Texto proporcionado →
+===+

La emigración jamás fue feliz. Cuando las tribus cavernícolas debían mudarse de paraje en busca de mejores frutas o mamuts, sufrían el desconcierto frente a lo desconocido. Los guerreros cazadores tardaban días en sentirse de ánimos para salir a desafiar fieras.
La emigración forzosa jamás fue feliz. Tener que irse de casa y de barrio y de pueblo para huir de la violencia, o del hambre, o de la asfixia gubernamental, o porque simplemente en el país de enfrente parece que se vive mejor, nunca fue una decisión alegre. Fue más bien desesperada o, cuando menos, arriesgada.
Y en consecuencia adaptarse a nuevas reglas del juego es cosa de mérito. No es baladí. Insertarse en una sociedad diferente cuesta, y a unos más que a otros.

+===+

Material de estudio →

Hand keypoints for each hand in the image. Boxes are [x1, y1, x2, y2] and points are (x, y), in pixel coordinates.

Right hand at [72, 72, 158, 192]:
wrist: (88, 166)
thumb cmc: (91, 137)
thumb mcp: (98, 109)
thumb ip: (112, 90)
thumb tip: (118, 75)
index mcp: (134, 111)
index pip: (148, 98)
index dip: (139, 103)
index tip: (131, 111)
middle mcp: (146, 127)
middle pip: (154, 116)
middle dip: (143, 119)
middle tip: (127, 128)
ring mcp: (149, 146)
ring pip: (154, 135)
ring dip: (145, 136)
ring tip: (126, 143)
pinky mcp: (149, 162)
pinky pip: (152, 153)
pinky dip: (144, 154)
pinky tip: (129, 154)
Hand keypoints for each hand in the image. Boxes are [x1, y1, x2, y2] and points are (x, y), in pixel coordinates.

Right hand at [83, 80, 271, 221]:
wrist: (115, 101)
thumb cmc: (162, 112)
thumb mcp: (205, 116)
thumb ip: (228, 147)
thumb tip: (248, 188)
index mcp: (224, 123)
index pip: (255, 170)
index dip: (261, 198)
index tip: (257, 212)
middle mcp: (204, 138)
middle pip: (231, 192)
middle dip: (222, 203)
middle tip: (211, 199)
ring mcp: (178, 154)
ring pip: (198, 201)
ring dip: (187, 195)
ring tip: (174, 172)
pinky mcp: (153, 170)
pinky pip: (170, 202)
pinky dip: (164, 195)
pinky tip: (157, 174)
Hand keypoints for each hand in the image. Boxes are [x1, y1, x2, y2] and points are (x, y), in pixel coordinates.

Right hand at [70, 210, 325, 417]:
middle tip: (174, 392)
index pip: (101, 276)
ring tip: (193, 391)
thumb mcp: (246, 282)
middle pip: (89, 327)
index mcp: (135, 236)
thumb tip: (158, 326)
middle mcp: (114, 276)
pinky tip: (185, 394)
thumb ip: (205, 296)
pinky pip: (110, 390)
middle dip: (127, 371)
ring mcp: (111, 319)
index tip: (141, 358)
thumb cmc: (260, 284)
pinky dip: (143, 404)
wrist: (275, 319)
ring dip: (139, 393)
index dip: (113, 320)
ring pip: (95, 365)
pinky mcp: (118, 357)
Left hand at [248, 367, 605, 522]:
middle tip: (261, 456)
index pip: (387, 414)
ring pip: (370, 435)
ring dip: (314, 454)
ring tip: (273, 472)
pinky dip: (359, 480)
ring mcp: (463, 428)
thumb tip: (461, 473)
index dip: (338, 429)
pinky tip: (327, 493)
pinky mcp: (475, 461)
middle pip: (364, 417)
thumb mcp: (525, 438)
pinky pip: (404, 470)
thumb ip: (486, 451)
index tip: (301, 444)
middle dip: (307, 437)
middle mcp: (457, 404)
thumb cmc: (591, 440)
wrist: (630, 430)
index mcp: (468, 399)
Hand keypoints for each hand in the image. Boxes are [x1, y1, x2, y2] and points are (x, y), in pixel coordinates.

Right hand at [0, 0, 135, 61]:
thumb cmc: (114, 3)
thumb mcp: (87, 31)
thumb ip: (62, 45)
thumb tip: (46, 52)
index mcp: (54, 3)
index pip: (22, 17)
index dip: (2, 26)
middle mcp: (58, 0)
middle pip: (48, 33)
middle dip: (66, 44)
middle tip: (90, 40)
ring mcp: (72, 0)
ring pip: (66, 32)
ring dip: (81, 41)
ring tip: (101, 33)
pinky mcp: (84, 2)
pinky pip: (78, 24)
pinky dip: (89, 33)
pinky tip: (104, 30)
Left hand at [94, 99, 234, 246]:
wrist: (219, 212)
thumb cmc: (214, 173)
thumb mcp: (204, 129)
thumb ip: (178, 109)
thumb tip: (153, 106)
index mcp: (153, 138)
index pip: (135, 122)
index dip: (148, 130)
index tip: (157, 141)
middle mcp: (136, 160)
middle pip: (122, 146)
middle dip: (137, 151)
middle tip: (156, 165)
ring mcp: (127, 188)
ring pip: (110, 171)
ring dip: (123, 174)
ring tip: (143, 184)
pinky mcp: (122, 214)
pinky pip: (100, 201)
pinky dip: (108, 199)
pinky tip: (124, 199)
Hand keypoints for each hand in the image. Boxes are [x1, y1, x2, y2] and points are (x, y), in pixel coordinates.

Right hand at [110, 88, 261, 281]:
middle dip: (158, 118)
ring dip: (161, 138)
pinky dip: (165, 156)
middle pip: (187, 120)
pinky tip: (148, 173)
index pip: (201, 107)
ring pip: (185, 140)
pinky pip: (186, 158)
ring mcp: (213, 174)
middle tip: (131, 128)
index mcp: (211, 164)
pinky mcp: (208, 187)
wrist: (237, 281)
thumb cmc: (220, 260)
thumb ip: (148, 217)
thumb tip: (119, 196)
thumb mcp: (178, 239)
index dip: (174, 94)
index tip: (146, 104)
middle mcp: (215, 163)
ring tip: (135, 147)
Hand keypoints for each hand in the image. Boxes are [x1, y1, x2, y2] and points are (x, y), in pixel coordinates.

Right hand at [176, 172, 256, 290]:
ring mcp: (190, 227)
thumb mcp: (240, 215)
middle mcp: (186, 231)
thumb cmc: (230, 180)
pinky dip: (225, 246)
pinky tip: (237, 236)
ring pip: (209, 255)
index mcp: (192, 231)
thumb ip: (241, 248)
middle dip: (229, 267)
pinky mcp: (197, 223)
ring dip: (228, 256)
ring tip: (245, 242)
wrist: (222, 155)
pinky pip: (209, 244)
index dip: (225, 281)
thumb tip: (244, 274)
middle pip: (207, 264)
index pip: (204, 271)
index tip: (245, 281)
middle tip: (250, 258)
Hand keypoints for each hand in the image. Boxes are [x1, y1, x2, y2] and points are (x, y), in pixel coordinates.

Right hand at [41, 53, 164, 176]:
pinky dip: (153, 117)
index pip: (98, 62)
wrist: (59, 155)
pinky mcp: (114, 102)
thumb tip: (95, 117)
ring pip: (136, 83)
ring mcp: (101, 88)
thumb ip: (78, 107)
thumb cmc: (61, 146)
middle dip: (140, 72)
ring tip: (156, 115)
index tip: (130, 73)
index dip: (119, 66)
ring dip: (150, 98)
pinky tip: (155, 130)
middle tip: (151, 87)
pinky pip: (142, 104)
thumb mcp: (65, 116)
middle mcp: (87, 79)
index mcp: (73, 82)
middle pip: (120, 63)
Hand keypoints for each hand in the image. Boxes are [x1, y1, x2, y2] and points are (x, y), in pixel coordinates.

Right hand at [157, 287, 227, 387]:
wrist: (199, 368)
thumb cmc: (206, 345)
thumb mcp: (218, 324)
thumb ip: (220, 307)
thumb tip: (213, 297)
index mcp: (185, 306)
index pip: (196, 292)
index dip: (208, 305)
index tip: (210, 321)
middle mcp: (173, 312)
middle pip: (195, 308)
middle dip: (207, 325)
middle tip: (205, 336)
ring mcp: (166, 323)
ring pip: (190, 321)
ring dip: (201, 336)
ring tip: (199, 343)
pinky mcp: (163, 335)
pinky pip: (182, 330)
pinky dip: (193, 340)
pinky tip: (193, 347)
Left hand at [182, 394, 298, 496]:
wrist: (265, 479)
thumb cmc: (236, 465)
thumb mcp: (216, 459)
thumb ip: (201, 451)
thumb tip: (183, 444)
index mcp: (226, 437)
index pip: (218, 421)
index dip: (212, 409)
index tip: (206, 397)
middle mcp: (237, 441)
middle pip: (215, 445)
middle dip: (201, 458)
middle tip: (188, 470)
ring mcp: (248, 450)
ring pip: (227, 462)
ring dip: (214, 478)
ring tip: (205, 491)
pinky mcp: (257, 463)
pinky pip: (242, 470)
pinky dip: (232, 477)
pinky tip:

+===+

Instrucciones →
1) Reescribe todo lo que va desde "Y en consecuencia" hasta "que a otros." en el texto sobre la emigración, sustituyendo "sociedad" por "comunidad".
2) Escribe, por favor, la continuación del texto sobre la emigración a partir de su última frase.
Las filas provienen de otra fuente.

Respuestas por tarea →
1)
Y en consecuencia adaptarse a nuevas reglas del juego es cosa de mérito. No es baladí. Insertarse en una comunidad diferente cuesta, y a unos más que a otros.

2)
Que el parlanchín Orlando Pazo Toro diga que se muere por regresar a su isla bella, que odia a Miami, es una rendición. No pudo. O no supo. O no quiso. Y en cualquier caso Miami no es perlita dorada para caer bien a cualquier emigrante. Mejor no nos desviemos contando aquí ahora los índices de desempleo, falta de oportunidades, salarios precarios, rentas estratosféricas, calidad de vida objetiva en la bellísima ciudad del sol. Daría qué pensar la confesión de Orlando Pazo Toro.
Como él, hay cientos o miles para los cuales América no fue hecha. No les queda. Necesitan otras cosas que acá no abundan. Tiempo, digamos: tiempo para socializar, para amigos, para dominó, para fornicar. O calles y barrios y parques y vida urbana más allá de expressways interminables que conectan asentamientos urbanos. O aroma para crear: ese aliento peculiar, envejecido, sucio pero hermoso, que emana de La Habana, de Santiago de Cuba, de Trinidad, sin los cuales un músico o un actor o un pintor pierden demasiada materia de inspiración.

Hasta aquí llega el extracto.